- Native name: Yuusuf Axmed Sarinle
- Died: January 23, 2005 Mogadishu, Somalia
- Cause of death: Gunshot wound
- Allegiance: Somalia
- Service/Branch: Police commissioner
- Rank: General
- Unit: Somali Police Force

= Yusuf Ahmed Sarinle =

Commander of police force in the Transitional National Government of Somalia

Yusuf Ahmed Sarinle was a general and, at the time of his death, the top security official of the embattled government of Somalia, functioning as the police chief of Mogadishu during the Somali Civil War. He was murdered in his home by unknown gunmen on January 23, 2005, the possible target of assassination by militia members.

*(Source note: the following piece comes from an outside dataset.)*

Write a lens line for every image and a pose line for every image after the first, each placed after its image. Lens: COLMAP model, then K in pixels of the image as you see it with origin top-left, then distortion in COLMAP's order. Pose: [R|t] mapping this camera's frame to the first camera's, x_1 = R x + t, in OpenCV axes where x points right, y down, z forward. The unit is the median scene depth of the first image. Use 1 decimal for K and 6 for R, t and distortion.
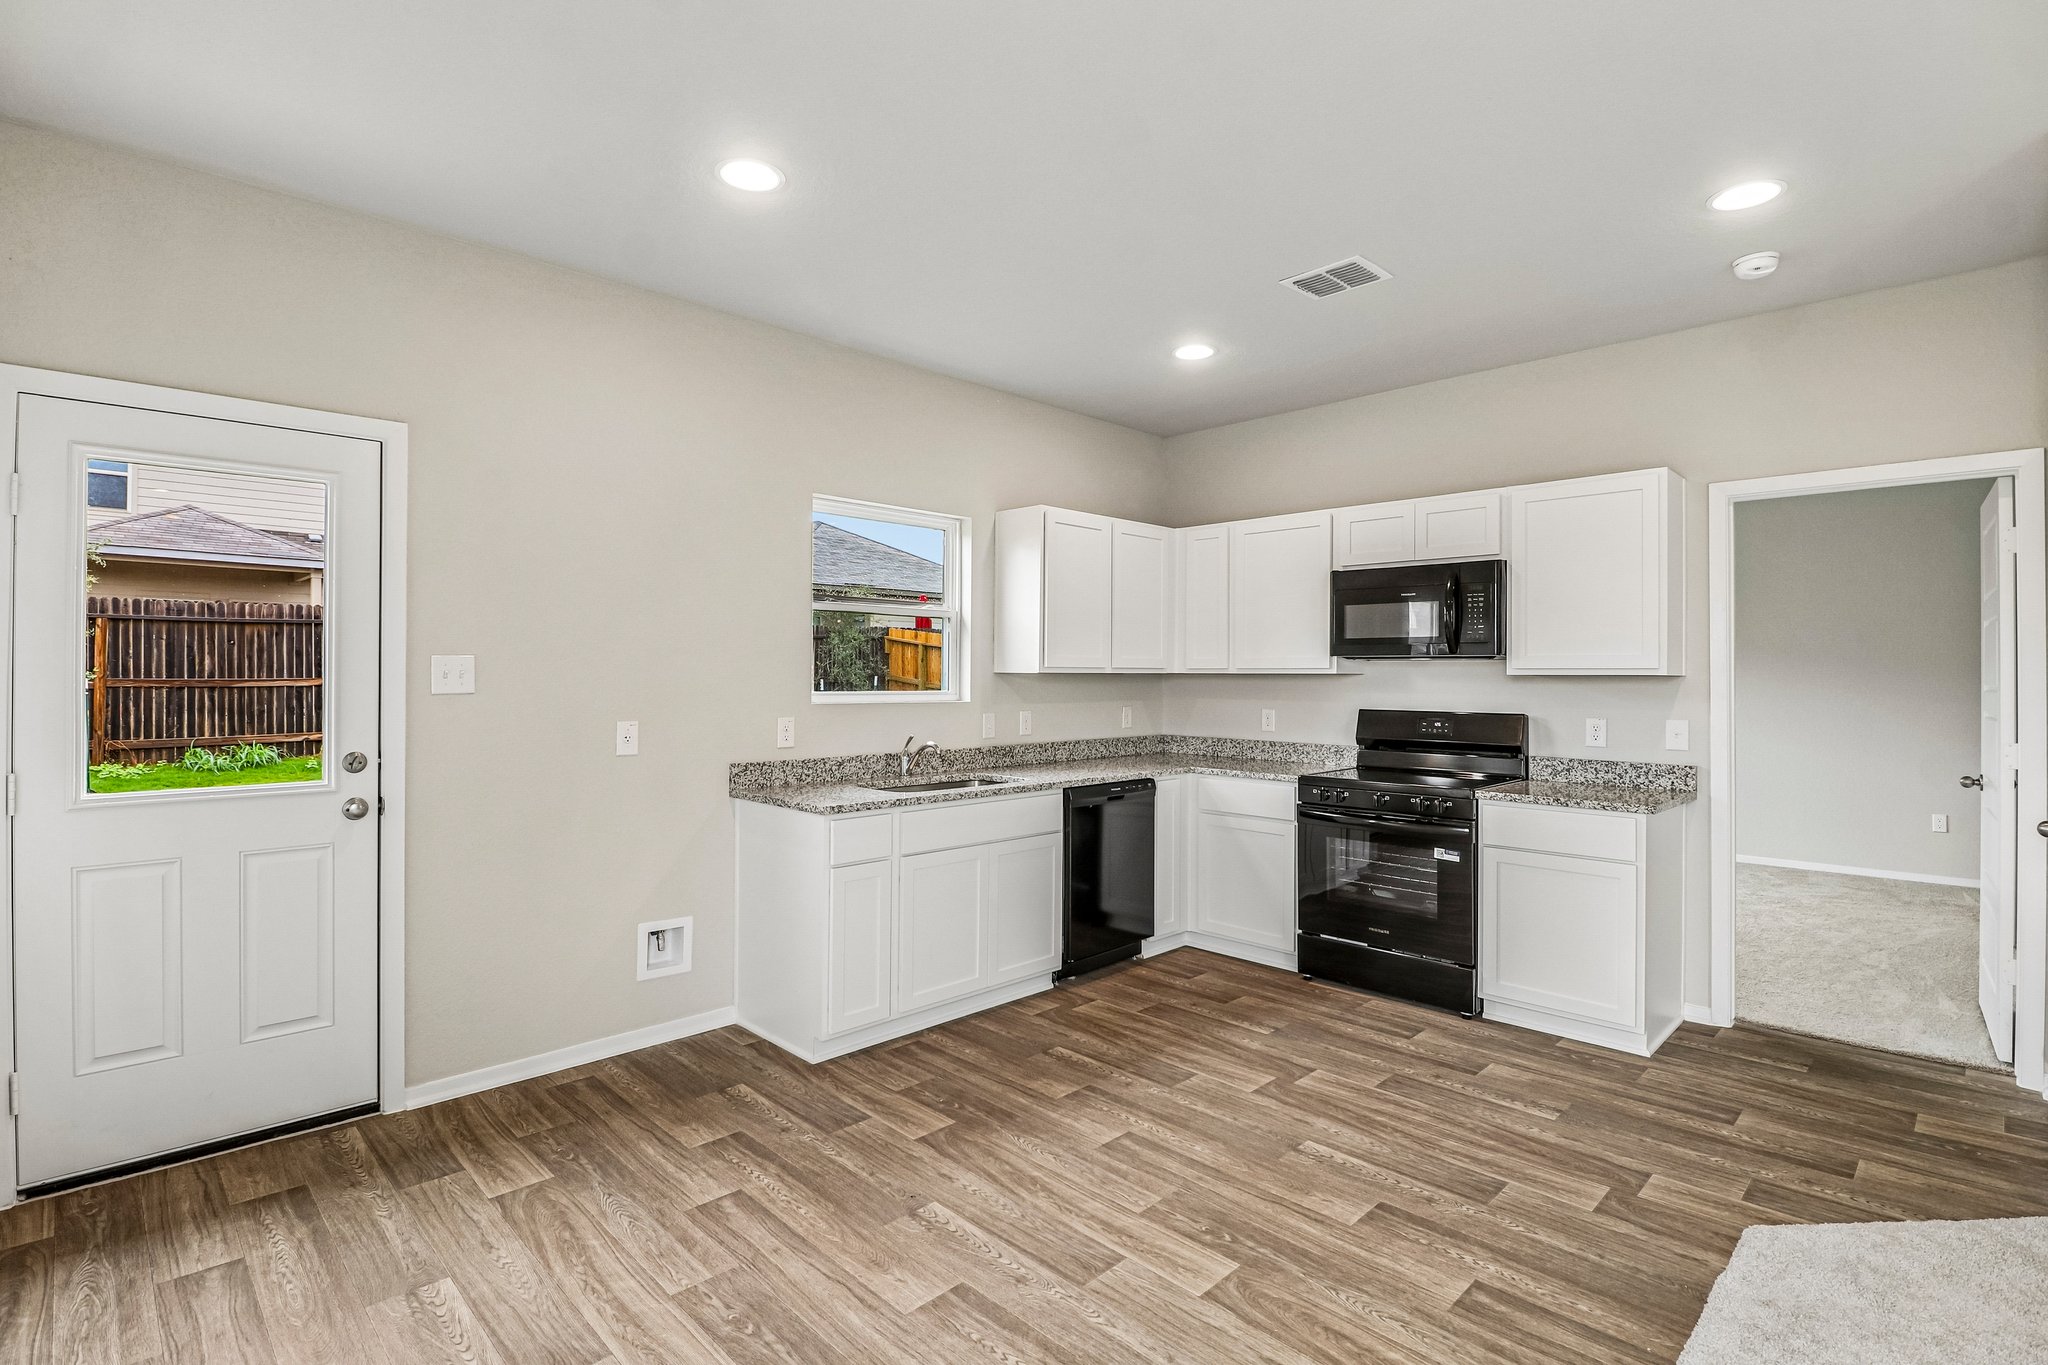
lens RADIAL K [[981.3, 0, 1029.3], [0, 981.3, 674.6], [0, 0, 1]] dist [0.005743, -0.013848]
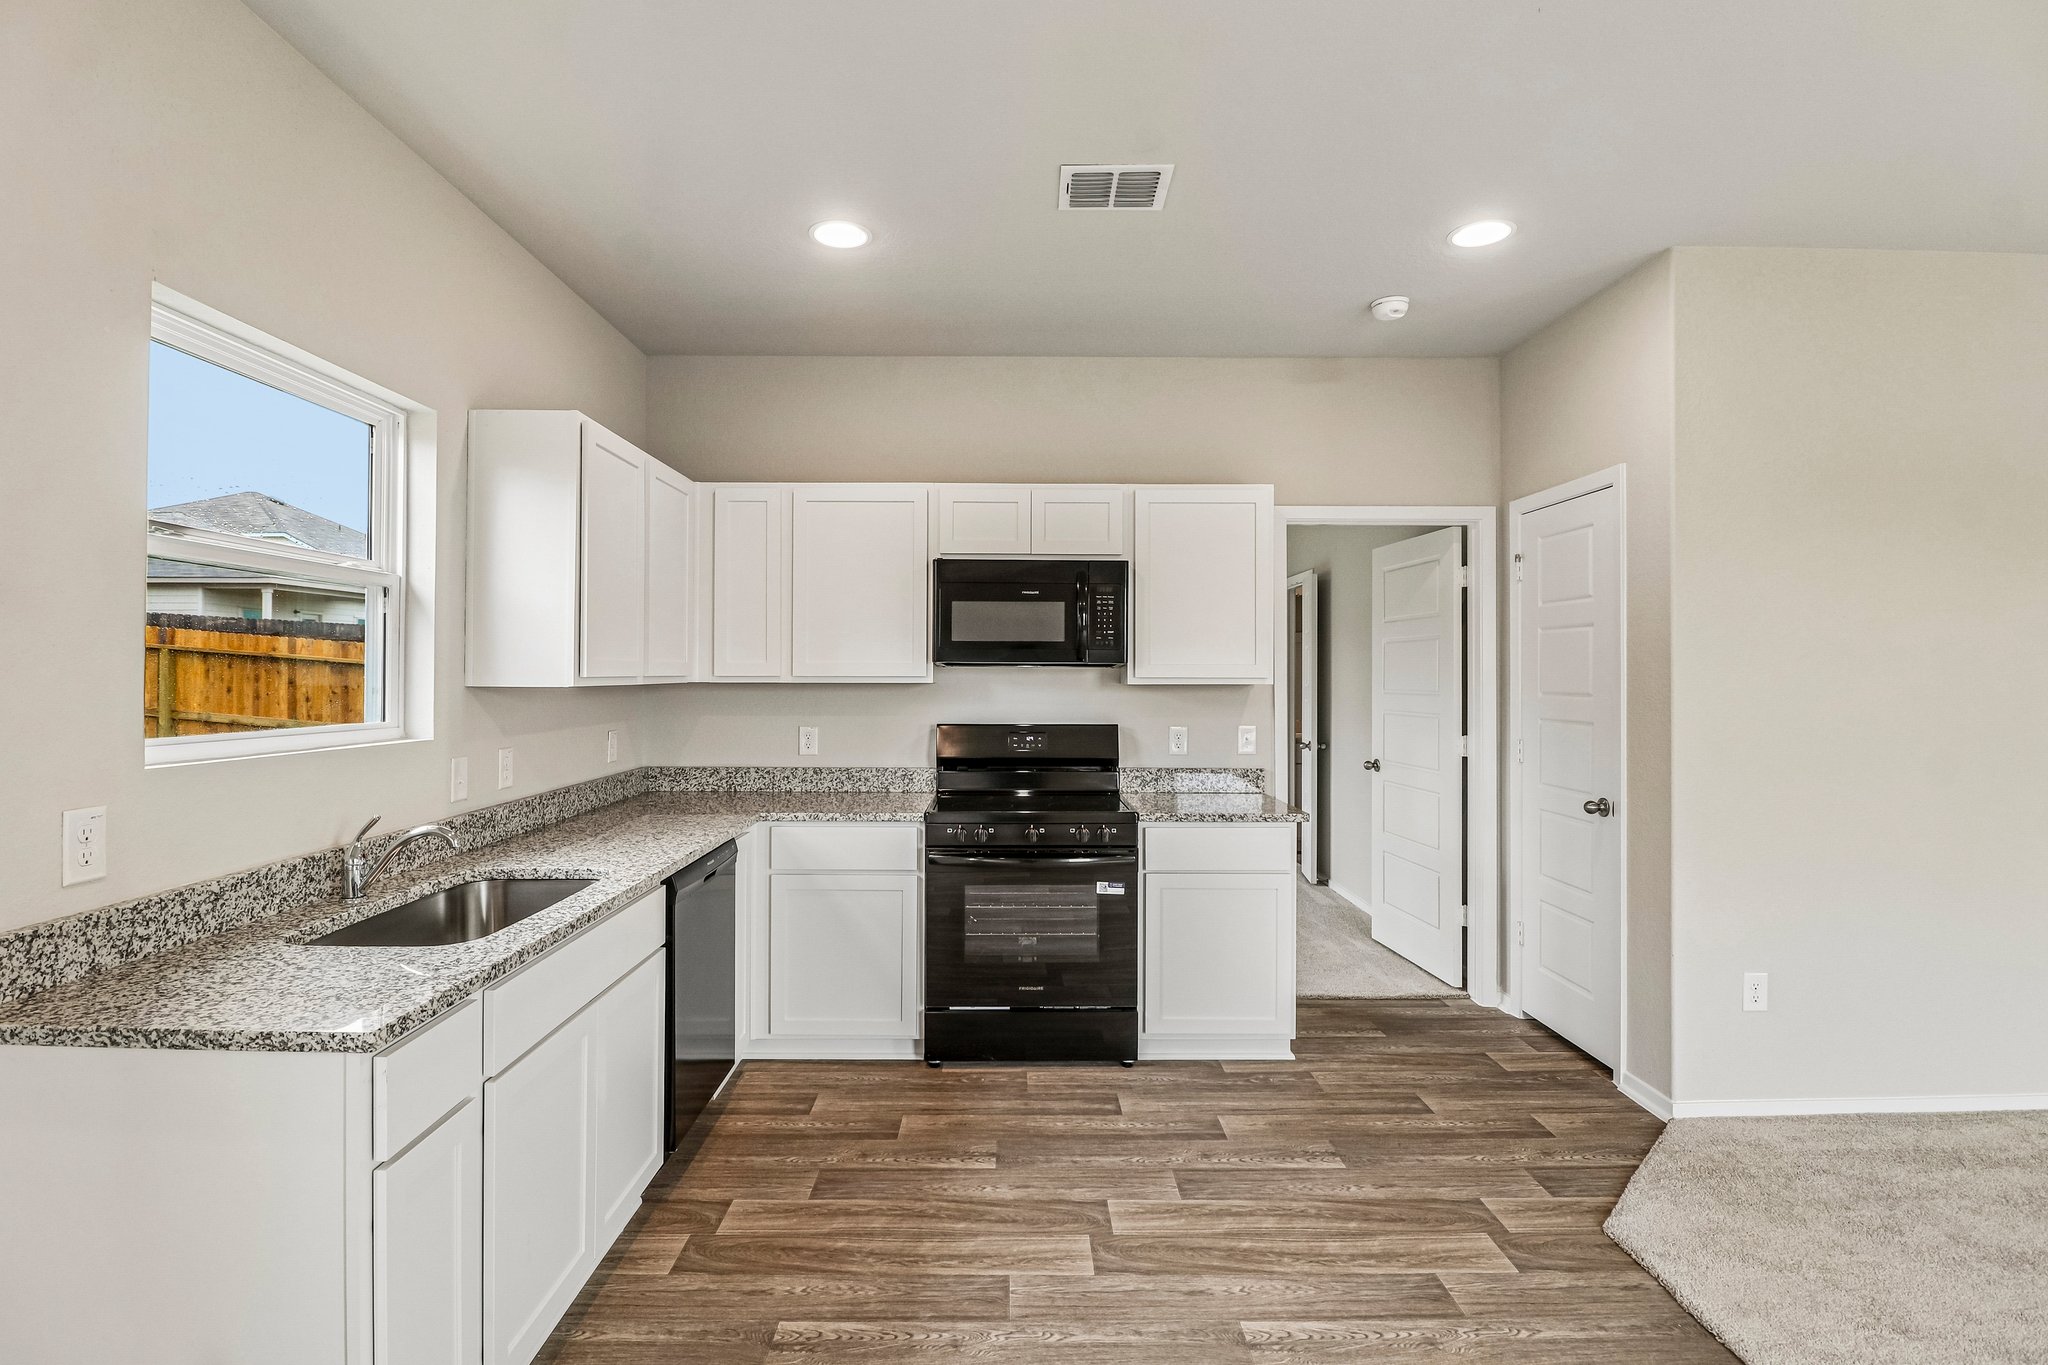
lens RADIAL K [[981.3, 0, 1017.9], [0, 981.3, 661.6], [0, 0, 1]] dist [0.005743, -0.013848]
pose [[0.702184, 0.003345, 0.711988, -0.256665], [0.001086, 0.999983, -0.005769, -0.015884], [-0.711995, 0.004824, 0.702168, 0.416502]]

Sarinle was a supporter of Somalia's Transitional Federal Government and also favored bringing African Union peacekeeping troops to the country.

A few days before his murder, an Italian colonial cemetery had been destroyed by militiamen, and Sarinle had been investigating the incident. According to Egyptian newspaper Al-Ahram, "Sarinle was strongly opposed to militant Islamists, and many believe that Islamists were behind his cold-blooded murder."

Several other high-ranking Somali police officials were also assassinated at that time, and after Sarinle's death, the Islamists took control of Mogadishu.